Provided records
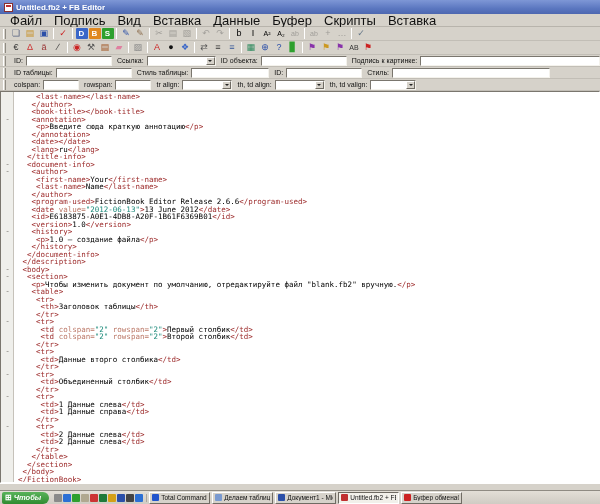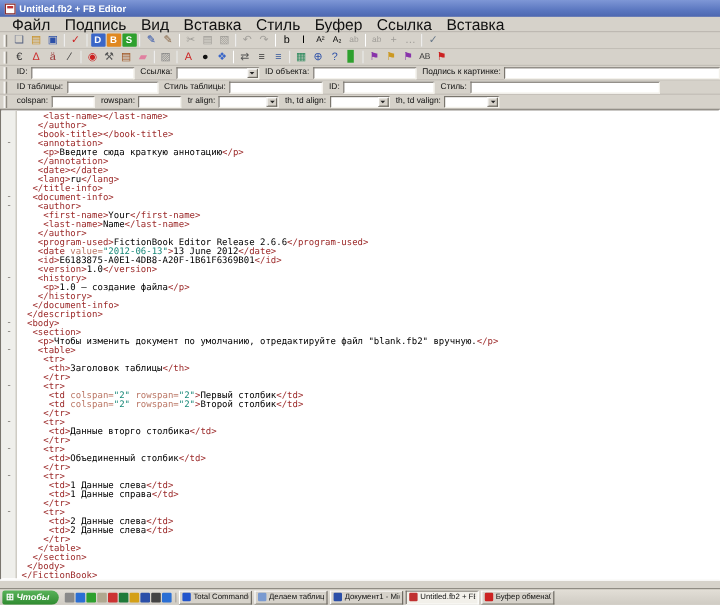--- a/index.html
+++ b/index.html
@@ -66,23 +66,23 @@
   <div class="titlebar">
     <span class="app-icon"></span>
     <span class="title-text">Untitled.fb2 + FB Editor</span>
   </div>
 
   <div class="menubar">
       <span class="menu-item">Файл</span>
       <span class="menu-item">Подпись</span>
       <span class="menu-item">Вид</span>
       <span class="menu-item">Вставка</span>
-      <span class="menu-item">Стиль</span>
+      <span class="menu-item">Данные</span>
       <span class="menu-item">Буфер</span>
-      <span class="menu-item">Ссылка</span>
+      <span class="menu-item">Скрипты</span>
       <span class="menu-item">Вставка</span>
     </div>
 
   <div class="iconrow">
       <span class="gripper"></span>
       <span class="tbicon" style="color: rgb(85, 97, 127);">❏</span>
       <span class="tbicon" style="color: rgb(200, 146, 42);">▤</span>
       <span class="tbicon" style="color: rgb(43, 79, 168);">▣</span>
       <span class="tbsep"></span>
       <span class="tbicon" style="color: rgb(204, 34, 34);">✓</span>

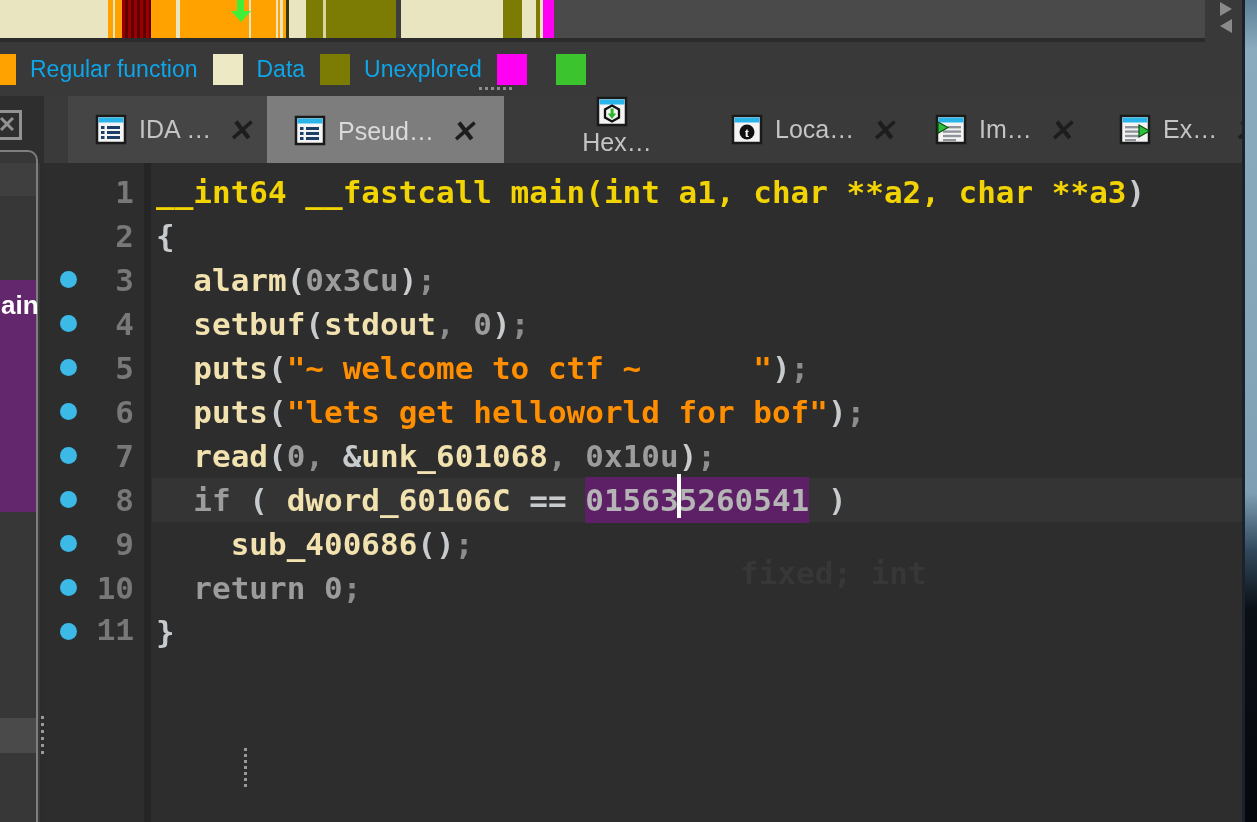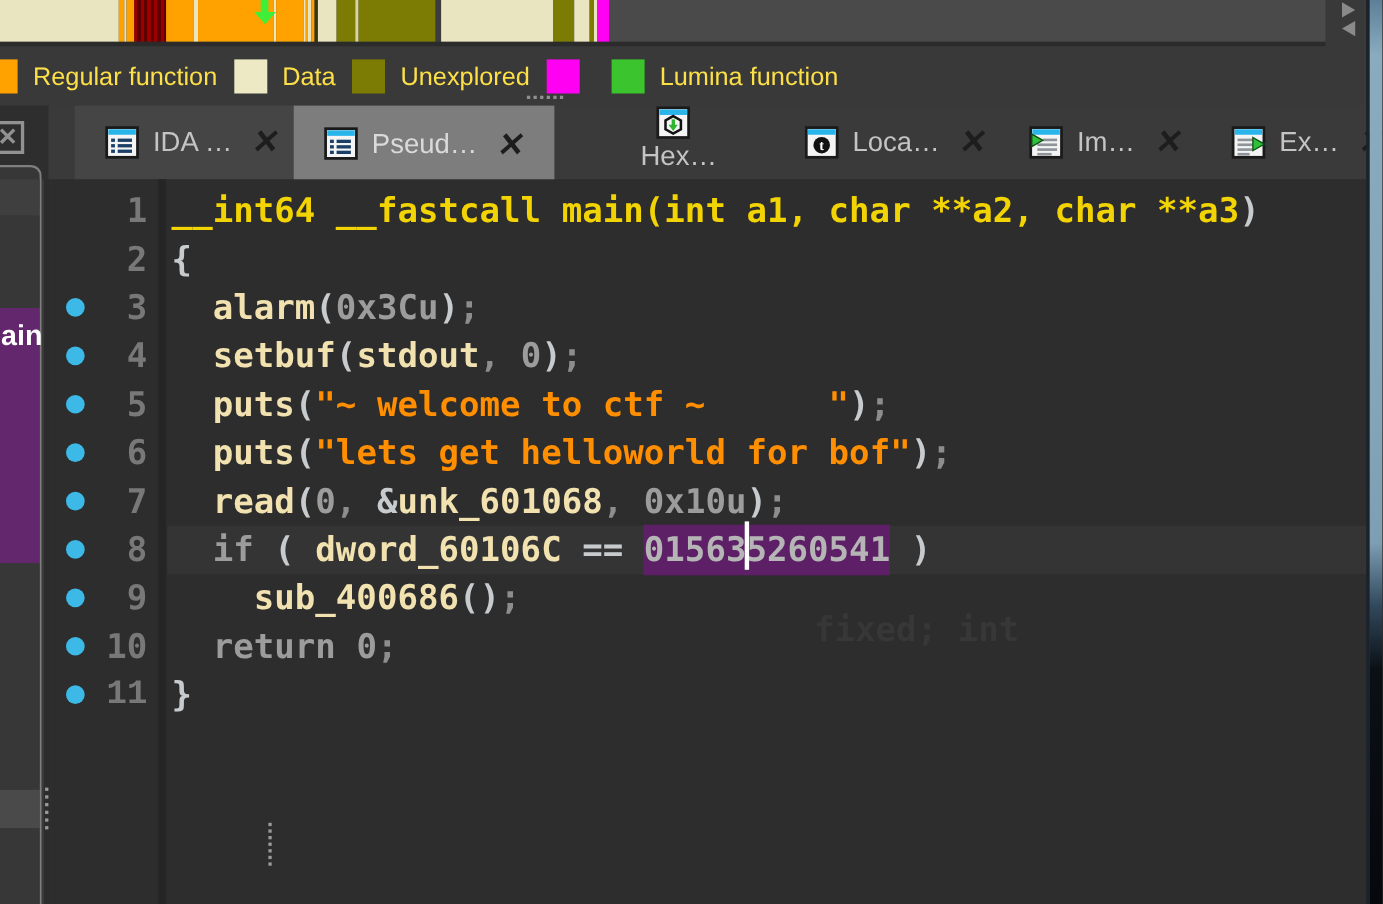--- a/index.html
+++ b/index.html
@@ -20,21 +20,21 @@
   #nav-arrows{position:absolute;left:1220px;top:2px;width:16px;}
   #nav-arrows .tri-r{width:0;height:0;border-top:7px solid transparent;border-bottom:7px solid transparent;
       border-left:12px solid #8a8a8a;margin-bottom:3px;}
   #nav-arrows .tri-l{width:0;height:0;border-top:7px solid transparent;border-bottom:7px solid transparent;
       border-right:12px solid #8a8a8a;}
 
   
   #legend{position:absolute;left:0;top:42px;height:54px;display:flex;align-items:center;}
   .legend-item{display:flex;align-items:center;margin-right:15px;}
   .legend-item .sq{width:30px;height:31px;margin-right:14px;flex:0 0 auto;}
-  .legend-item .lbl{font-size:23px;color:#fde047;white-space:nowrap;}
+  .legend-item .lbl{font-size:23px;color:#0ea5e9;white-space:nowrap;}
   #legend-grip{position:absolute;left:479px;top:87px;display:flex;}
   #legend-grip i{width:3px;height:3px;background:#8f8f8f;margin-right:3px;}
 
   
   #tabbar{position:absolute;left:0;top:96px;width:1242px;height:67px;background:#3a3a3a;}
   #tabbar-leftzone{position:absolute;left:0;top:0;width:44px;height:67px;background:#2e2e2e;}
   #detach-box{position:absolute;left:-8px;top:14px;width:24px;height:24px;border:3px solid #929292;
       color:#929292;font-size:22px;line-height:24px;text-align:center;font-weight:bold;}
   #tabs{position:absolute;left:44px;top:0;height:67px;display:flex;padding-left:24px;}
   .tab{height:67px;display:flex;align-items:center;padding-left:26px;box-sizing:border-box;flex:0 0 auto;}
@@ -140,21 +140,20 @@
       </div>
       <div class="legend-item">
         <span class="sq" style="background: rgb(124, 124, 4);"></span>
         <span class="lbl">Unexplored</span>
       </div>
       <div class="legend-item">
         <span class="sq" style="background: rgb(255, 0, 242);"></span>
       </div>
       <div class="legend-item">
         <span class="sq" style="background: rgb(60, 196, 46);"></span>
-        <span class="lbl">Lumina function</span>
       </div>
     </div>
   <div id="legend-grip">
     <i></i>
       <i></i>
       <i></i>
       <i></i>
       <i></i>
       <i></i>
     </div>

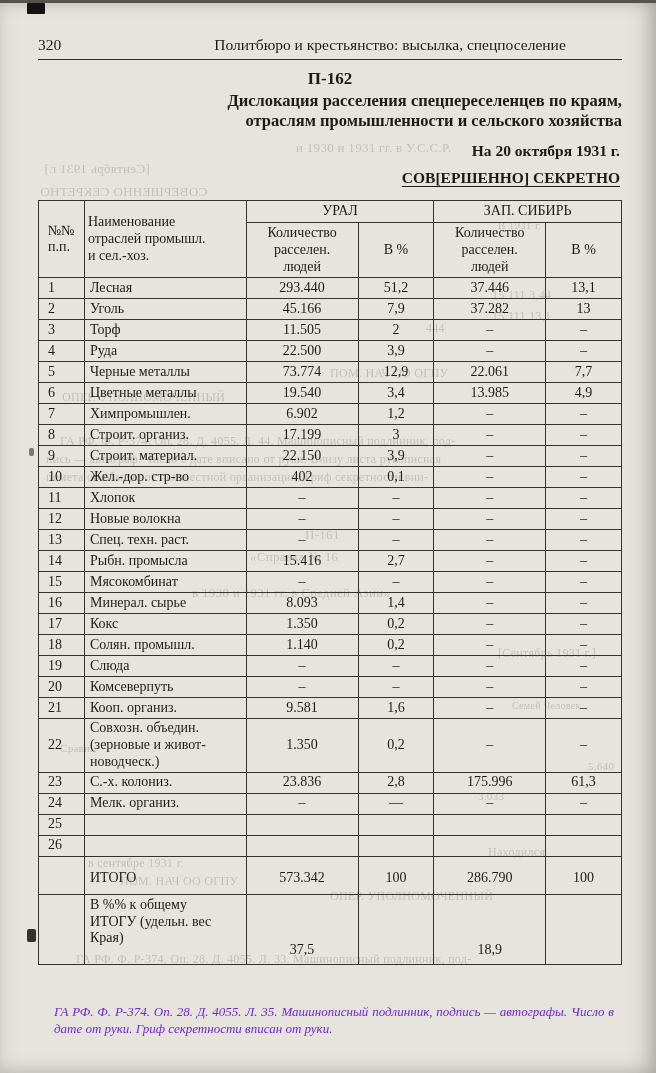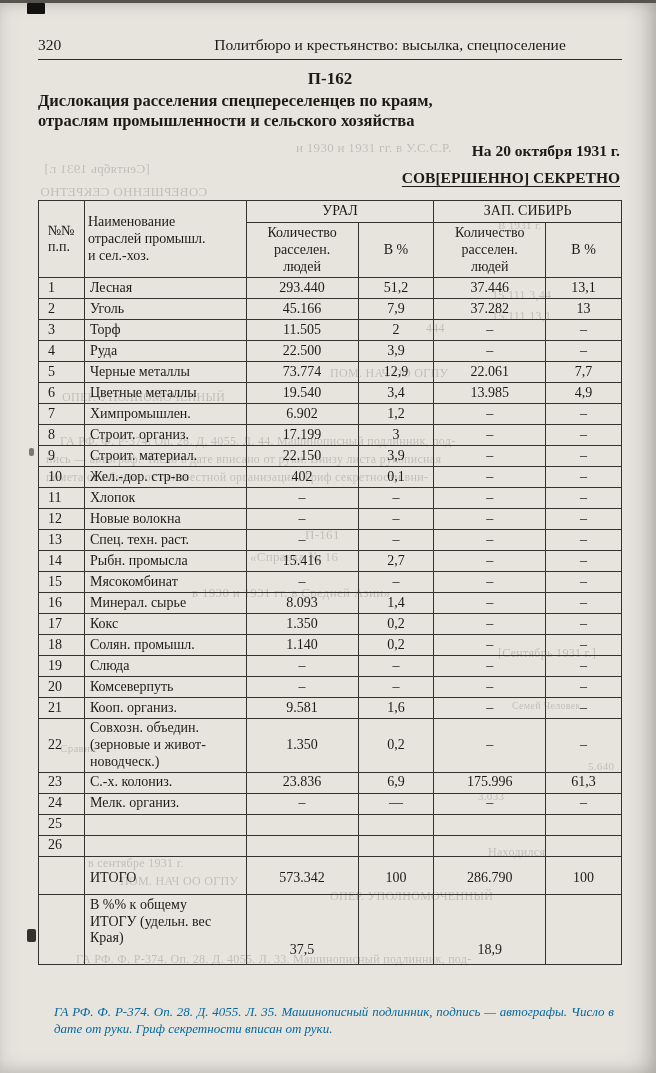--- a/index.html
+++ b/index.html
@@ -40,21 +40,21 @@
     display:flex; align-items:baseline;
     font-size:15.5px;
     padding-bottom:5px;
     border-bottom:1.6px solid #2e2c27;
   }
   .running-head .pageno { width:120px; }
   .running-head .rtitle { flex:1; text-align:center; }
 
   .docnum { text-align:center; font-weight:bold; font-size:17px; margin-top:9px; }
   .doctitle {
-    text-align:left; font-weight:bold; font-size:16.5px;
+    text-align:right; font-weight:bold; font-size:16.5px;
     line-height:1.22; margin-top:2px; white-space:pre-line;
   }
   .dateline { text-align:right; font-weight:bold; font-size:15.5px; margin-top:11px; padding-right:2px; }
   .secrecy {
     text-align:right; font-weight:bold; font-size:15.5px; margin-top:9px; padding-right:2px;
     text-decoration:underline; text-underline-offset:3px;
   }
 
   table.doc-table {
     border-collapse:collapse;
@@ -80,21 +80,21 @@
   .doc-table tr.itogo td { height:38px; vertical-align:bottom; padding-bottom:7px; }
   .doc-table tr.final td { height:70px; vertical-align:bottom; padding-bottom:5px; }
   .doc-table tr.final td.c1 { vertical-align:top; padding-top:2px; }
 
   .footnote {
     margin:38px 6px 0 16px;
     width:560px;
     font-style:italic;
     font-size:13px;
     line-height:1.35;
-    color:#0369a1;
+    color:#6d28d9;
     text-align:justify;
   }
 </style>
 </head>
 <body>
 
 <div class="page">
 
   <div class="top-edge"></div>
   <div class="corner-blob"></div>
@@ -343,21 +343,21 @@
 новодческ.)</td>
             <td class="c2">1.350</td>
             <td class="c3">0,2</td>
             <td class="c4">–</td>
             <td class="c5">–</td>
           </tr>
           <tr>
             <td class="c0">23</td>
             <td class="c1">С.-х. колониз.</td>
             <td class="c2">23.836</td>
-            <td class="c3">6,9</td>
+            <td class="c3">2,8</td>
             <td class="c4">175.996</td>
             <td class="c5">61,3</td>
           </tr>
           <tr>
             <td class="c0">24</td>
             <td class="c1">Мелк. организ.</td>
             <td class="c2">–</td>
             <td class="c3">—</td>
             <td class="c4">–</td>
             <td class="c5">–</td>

What the task requires
Repeat, exactly and in full, all records above, but include no pictures.

Result of this task
--- a/index.html
+++ b/index.html
@@ -66,23 +66,23 @@
   <div class="titlebar">
     <span class="app-icon"></span>
     <span class="title-text">Untitled.fb2 + FB Editor</span>
   </div>
 
   <div class="menubar">
       <span class="menu-item">Файл</span>
       <span class="menu-item">Подпись</span>
       <span class="menu-item">Вид</span>
       <span class="menu-item">Вставка</span>
-      <span class="menu-item">Стиль</span>
+      <span class="menu-item">Данные</span>
       <span class="menu-item">Буфер</span>
-      <span class="menu-item">Ссылка</span>
+      <span class="menu-item">Скрипты</span>
       <span class="menu-item">Вставка</span>
     </div>
 
   <div class="iconrow">
       <span class="gripper"></span>
       <span class="tbicon" style="color: rgb(85, 97, 127);">❏</span>
       <span class="tbicon" style="color: rgb(200, 146, 42);">▤</span>
       <span class="tbicon" style="color: rgb(43, 79, 168);">▣</span>
       <span class="tbsep"></span>
       <span class="tbicon" style="color: rgb(204, 34, 34);">✓</span>

--- a/index.html
+++ b/index.html
@@ -20,21 +20,21 @@
   #nav-arrows{position:absolute;left:1220px;top:2px;width:16px;}
   #nav-arrows .tri-r{width:0;height:0;border-top:7px solid transparent;border-bottom:7px solid transparent;
       border-left:12px solid #8a8a8a;margin-bottom:3px;}
   #nav-arrows .tri-l{width:0;height:0;border-top:7px solid transparent;border-bottom:7px solid transparent;
       border-right:12px solid #8a8a8a;}
 
   
   #legend{position:absolute;left:0;top:42px;height:54px;display:flex;align-items:center;}
   .legend-item{display:flex;align-items:center;margin-right:15px;}
   .legend-item .sq{width:30px;height:31px;margin-right:14px;flex:0 0 auto;}
-  .legend-item .lbl{font-size:23px;color:#fde047;white-space:nowrap;}
+  .legend-item .lbl{font-size:23px;color:#0ea5e9;white-space:nowrap;}
   #legend-grip{position:absolute;left:479px;top:87px;display:flex;}
   #legend-grip i{width:3px;height:3px;background:#8f8f8f;margin-right:3px;}
 
   
   #tabbar{position:absolute;left:0;top:96px;width:1242px;height:67px;background:#3a3a3a;}
   #tabbar-leftzone{position:absolute;left:0;top:0;width:44px;height:67px;background:#2e2e2e;}
   #detach-box{position:absolute;left:-8px;top:14px;width:24px;height:24px;border:3px solid #929292;
       color:#929292;font-size:22px;line-height:24px;text-align:center;font-weight:bold;}
   #tabs{position:absolute;left:44px;top:0;height:67px;display:flex;padding-left:24px;}
   .tab{height:67px;display:flex;align-items:center;padding-left:26px;box-sizing:border-box;flex:0 0 auto;}
@@ -140,21 +140,20 @@
       </div>
       <div class="legend-item">
         <span class="sq" style="background: rgb(124, 124, 4);"></span>
         <span class="lbl">Unexplored</span>
       </div>
       <div class="legend-item">
         <span class="sq" style="background: rgb(255, 0, 242);"></span>
       </div>
       <div class="legend-item">
         <span class="sq" style="background: rgb(60, 196, 46);"></span>
-        <span class="lbl">Lumina function</span>
       </div>
     </div>
   <div id="legend-grip">
     <i></i>
       <i></i>
       <i></i>
       <i></i>
       <i></i>
       <i></i>
     </div>

--- a/index.html
+++ b/index.html
@@ -40,21 +40,21 @@
     display:flex; align-items:baseline;
     font-size:15.5px;
     padding-bottom:5px;
     border-bottom:1.6px solid #2e2c27;
   }
   .running-head .pageno { width:120px; }
   .running-head .rtitle { flex:1; text-align:center; }
 
   .docnum { text-align:center; font-weight:bold; font-size:17px; margin-top:9px; }
   .doctitle {
-    text-align:left; font-weight:bold; font-size:16.5px;
+    text-align:right; font-weight:bold; font-size:16.5px;
     line-height:1.22; margin-top:2px; white-space:pre-line;
   }
   .dateline { text-align:right; font-weight:bold; font-size:15.5px; margin-top:11px; padding-right:2px; }
   .secrecy {
     text-align:right; font-weight:bold; font-size:15.5px; margin-top:9px; padding-right:2px;
     text-decoration:underline; text-underline-offset:3px;
   }
 
   table.doc-table {
     border-collapse:collapse;
@@ -80,21 +80,21 @@
   .doc-table tr.itogo td { height:38px; vertical-align:bottom; padding-bottom:7px; }
   .doc-table tr.final td { height:70px; vertical-align:bottom; padding-bottom:5px; }
   .doc-table tr.final td.c1 { vertical-align:top; padding-top:2px; }
 
   .footnote {
     margin:38px 6px 0 16px;
     width:560px;
     font-style:italic;
     font-size:13px;
     line-height:1.35;
-    color:#0369a1;
+    color:#6d28d9;
     text-align:justify;
   }
 </style>
 </head>
 <body>
 
 <div class="page">
 
   <div class="top-edge"></div>
   <div class="corner-blob"></div>
@@ -343,21 +343,21 @@
 новодческ.)</td>
             <td class="c2">1.350</td>
             <td class="c3">0,2</td>
             <td class="c4">–</td>
             <td class="c5">–</td>
           </tr>
           <tr>
             <td class="c0">23</td>
             <td class="c1">С.-х. колониз.</td>
             <td class="c2">23.836</td>
-            <td class="c3">6,9</td>
+            <td class="c3">2,8</td>
             <td class="c4">175.996</td>
             <td class="c5">61,3</td>
           </tr>
           <tr>
             <td class="c0">24</td>
             <td class="c1">Мелк. организ.</td>
             <td class="c2">–</td>
             <td class="c3">—</td>
             <td class="c4">–</td>
             <td class="c5">–</td>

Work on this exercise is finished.